Richard Cypher gets to be the Seeker. With Mother Confessor and the First Wizard, he travels thru the continent. Lord Darkhen Rahl is trying to find the Boxes of Orken, which would, with proper rites, make him the ultimate ruler - indeed, the God - of the world. One of the boxes must be secured until one year has passed - thats the timelimit to Rahl to do the rites, if he fails he will die.

The first books are really interesting, and I kept my nose deep in the books till I had them read. While the writing wasnt exactly superb, they had this spirit of joy in them. You usually knew what happened next, but that didnt stop the books from being fun.

Each of the books is more or less stand-alone. Darkhen Rahl meets his fate in the first book, and the next book starts immediately after, by revealing the new threat to be solved. This works pretty well.

Then happens so that Mr. Goodkind finds Ayn Rand's books Atlas Shrugged and the philosophy of Objectivism*. He is so deeply taken by the idea that he has to corporate them into his own books. And so he has to start doing retcons, usually pretty bad ones. In the end this leads to the point where Richard, in the beginning of the series pretty blue-eyed "let's help people", "killing and slaving people is wrong" and "there is more than one truth", becomes very like how Lord Rahl is potrayed. [ Though the writer himself dosent apparently realize this ]

I stopped reading in the book eight, Naked Empire, where Richard finds a large valley where people live in undeveloped community. They have houses, they farm, have cattle, but they tactics are primitive, making, for examble, houses with two or more floors impossible. The people used to be really happy. While most people have their own house for privacy, they prefer to sleep together in big barracks, to streghten the community. Everything important is shared, owned by community. Everyone is happy, no one is violent. This changes as the "villain of the week" has found the valley and promptly went on to make the people there their subjects. The subjects dont rebel; they believe that if they do what they are asked to do, maybe the bad men go away. Even the deaths and rapes of their wives and children are not enough to make them forsake their peaceful philosophy.

Richard finds the valley, promptly agitates several people to rise arms. In one scene, he and his men attack the building where the enemy is hiding. However, the villain has sinister tactic; instead of attacking (he knew Richard was coming), he has alerted the locals of the coming attack. They promptly make signs and make human chain that circles the building. They shout stuff like "KILLING IS WRONG!" "DONT DO WAR!" and so on. The enemy soldiers keep their swords in their sheats, as Richard attacks. Seeing how the locals dont step aside, he orders his men (family and neighbors of the protestors) to kill the demonstrators, which they do (cos Richard has magnetic personality).
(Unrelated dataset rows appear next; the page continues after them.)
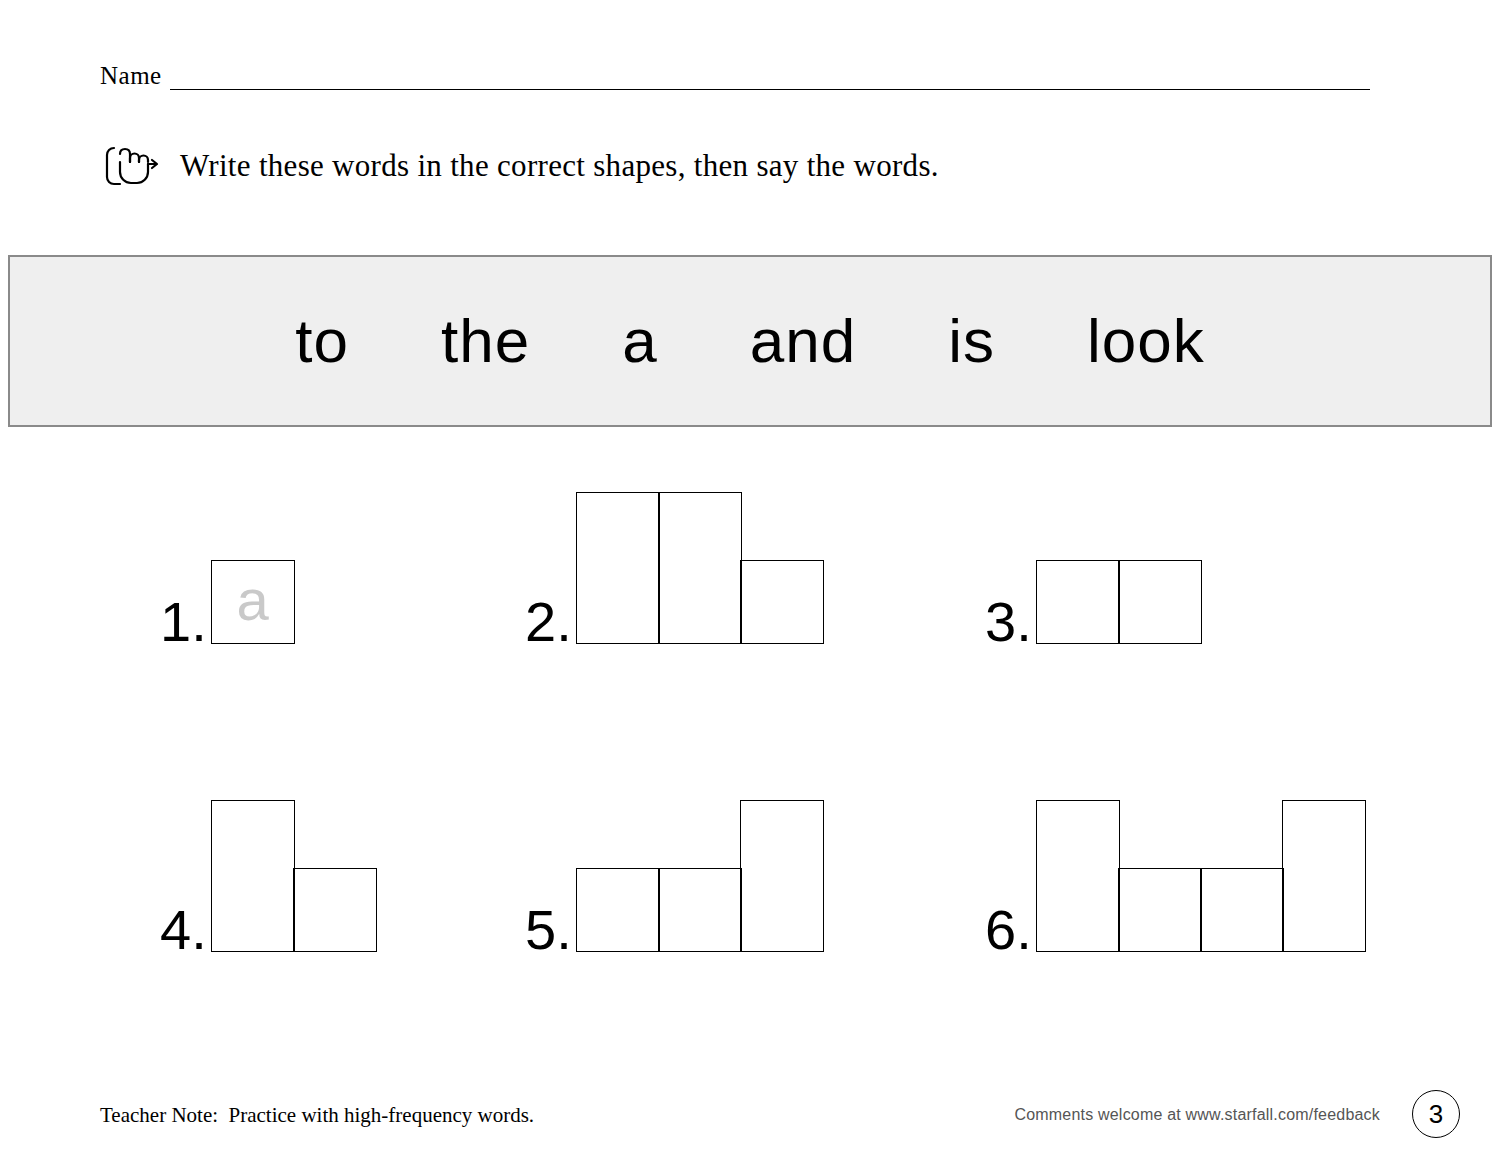Name
Write these words in the correct shapes, then say the words.
to
the
a
and
is
look
1.
a
2.
3.
4.
5.
6.
Teacher Note: Practice with high-frequency words.
Comments welcome at www.starfall.com/feedback
3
All in all, the last books are more and more manifests for the case of Objectivism; Richard might stop to make speeches that are nearly ten pages long; someone counted that nearly half of the book eight is such speeches.

However, the first books are really interesting reads, and while not that well written, they have energy that might make them worth your while. Book six is clearly affected by the philosophy, but Richard still goes and finds more or less peaceful way to solve the problems; later he just kills everyone who dosent see the the world like he does. Because only he is right; and if others dont see it, they are wrong and have done their choice and deserve death.

*In case you are not interested in the Wikipedia link, all that needs to be said is that the philosophy is "each for themselves, and screw the others". You cant depend on other people, and neither should you depend on others; that makes the dependant weak, and will never grow strong. While Rand has a point, her view is hard and offers no compromise. The philosophy dosent recongize "helping the other back on its feet".